Tuesday, January 22, 2019

CBS Rejects Medical Marijuana Super Bowl Commercial


CBS has rejected a Super Bowl ad that makes a case for medical marijuana.

Acreage Holdings, which is in the cannabis cultivation, processing and dispensing business, said it produced a 60-second ad that shows three people suffering from varying health issues who say their lives were made better by use of medical marijuana.

Acreage said its ad agency sent storyboards for the ad to the network and received a return email that said: “CBS will not be accepting any ads for medical marijuana at this time.”

A CBS spokesperson told USAToday that under CBS broadcast standards it does not currently accept cannabis-related advertising.

“We’re not particularly surprised that CBS and/or the NFL rejected the content,” Acreage president George Allen said. “And that is actually less a statement about them and more we think a statement about where we stand right now in this country.”

Allen said the issue is that 30 states and the District of Columbia allow varying forms of marijuana use while the federal government classifies marijuana as a Schedule I drug under the Controlled Substances Act.

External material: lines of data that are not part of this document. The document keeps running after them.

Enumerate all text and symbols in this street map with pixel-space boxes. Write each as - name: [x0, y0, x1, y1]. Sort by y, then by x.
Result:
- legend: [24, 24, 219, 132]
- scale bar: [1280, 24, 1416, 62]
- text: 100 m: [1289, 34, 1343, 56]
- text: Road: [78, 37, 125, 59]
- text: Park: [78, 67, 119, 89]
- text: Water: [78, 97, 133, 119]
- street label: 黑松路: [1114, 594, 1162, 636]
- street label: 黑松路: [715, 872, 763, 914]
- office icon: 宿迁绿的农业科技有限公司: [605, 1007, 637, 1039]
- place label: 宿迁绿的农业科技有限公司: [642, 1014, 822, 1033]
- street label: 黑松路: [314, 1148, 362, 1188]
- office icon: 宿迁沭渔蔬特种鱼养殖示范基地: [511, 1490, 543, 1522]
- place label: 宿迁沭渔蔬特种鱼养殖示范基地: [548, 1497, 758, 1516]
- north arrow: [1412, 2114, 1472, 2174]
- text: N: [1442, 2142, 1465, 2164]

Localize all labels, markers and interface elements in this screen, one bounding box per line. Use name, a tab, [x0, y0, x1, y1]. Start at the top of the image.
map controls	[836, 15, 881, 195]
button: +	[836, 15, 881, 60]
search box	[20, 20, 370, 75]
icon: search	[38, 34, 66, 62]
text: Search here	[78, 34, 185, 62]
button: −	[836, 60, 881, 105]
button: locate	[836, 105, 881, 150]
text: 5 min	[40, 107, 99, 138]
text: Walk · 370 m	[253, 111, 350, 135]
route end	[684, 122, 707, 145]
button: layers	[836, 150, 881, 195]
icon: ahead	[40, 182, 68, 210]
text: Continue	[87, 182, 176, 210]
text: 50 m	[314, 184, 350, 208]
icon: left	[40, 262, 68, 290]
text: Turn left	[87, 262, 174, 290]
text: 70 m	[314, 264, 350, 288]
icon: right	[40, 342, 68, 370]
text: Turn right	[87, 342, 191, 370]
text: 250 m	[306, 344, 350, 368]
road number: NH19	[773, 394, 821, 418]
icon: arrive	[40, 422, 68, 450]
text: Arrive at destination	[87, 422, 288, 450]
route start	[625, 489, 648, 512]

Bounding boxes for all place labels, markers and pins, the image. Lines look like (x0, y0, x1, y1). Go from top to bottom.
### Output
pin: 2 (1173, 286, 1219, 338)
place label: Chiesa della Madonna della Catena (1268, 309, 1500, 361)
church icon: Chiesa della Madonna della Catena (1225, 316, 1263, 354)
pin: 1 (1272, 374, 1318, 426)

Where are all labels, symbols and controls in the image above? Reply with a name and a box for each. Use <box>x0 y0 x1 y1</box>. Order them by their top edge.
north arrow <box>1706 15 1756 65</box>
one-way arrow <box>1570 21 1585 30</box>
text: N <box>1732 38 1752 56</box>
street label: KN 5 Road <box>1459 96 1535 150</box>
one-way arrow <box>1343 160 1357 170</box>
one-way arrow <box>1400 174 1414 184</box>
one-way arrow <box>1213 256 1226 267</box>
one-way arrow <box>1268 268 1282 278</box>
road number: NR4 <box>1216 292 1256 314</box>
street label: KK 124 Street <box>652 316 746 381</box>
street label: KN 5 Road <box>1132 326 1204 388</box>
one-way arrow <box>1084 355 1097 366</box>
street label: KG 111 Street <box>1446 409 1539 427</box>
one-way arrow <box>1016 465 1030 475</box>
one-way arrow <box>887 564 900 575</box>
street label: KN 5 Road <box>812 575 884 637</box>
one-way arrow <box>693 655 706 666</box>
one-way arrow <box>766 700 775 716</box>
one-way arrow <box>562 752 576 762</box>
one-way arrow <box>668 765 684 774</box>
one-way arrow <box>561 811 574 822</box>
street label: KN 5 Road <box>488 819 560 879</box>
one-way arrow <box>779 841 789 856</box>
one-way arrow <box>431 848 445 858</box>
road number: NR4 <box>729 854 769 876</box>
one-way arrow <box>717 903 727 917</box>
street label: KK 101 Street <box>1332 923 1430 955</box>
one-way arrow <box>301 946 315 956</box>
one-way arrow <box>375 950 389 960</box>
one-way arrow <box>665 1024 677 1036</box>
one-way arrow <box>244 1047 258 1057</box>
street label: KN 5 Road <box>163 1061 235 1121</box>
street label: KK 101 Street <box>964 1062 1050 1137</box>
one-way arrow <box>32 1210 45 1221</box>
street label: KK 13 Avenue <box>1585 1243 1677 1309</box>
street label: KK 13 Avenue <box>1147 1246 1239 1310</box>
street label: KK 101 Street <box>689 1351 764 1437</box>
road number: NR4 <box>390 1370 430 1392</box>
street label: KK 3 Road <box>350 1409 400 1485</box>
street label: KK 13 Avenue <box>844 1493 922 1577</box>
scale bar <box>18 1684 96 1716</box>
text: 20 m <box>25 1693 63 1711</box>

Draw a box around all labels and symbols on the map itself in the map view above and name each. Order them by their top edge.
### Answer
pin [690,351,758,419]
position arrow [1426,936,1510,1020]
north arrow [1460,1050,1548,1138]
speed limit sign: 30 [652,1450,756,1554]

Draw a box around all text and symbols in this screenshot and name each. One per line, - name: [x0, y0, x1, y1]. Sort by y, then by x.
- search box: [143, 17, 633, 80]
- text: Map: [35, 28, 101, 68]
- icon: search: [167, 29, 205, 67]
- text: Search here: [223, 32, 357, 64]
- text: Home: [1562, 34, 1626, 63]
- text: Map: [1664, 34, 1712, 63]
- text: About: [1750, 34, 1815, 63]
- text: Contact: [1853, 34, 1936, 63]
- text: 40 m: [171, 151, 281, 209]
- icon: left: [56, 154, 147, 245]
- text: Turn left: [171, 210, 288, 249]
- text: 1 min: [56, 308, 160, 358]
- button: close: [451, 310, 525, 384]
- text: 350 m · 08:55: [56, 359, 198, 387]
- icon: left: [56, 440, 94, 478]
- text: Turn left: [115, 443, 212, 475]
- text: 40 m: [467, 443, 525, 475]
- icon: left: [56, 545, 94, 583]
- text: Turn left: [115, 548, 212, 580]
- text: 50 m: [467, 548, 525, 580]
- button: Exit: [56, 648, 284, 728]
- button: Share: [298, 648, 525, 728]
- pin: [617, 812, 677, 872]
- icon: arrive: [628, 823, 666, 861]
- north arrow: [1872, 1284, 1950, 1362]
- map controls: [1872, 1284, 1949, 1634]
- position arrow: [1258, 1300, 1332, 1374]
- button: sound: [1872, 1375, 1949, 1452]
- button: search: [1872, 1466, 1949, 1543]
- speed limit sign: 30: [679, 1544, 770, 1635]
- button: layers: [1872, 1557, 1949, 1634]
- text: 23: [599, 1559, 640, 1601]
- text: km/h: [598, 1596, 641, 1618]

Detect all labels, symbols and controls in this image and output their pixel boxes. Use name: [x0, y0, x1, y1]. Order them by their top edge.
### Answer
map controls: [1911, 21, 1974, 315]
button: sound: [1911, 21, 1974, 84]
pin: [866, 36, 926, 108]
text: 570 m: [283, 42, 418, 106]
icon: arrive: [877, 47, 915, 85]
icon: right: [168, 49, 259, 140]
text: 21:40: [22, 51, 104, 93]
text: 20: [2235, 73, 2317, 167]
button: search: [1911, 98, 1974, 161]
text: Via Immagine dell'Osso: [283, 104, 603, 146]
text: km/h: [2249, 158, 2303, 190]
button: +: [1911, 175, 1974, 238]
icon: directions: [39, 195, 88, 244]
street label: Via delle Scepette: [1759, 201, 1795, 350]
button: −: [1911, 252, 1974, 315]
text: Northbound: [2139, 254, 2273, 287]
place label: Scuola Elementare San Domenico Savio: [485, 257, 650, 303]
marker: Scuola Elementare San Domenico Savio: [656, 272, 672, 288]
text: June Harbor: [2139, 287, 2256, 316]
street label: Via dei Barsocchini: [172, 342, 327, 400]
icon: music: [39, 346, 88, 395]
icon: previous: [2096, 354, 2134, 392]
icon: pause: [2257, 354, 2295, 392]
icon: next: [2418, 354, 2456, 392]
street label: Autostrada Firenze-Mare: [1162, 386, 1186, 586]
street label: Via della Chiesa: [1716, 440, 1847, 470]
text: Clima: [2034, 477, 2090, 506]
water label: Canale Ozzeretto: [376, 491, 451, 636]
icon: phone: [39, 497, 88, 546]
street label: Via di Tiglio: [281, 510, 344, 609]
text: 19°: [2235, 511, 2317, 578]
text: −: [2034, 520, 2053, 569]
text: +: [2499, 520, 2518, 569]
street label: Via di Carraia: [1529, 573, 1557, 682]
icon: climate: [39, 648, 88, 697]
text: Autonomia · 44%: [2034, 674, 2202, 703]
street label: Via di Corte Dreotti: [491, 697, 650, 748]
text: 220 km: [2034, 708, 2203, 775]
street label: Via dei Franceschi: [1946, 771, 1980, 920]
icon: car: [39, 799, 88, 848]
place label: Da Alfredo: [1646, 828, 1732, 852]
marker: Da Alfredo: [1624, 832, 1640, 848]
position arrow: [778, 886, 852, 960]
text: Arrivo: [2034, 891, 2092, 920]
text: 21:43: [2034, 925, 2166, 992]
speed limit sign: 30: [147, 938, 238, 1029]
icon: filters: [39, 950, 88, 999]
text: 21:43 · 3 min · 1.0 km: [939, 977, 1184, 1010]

CBS is charging an average of $5.2 million for a 30-second ad in this year's game between the Los Angeles Rams and New England Patriots on Feb. 3.

“It’s a public service announcement really more than it is an advertisement,” said Harris Damashek, Acreage’s chief marketing officer. “We’re not marketing any of our products or retail in this spot.”

An unfinished version of the 60-second ad introduces a Colorado boy who suffers from Dravet syndrome; his mother says her son would have dozens to hundreds of seizures a day and medical marijuana saved his life. A Buffalo man says he was on opioids for 15 years after three back surgeries and that medical marijuana gave him his life back. An Oakland man who lost part of his leg in military service says his pain was unbearable until medical marijuana.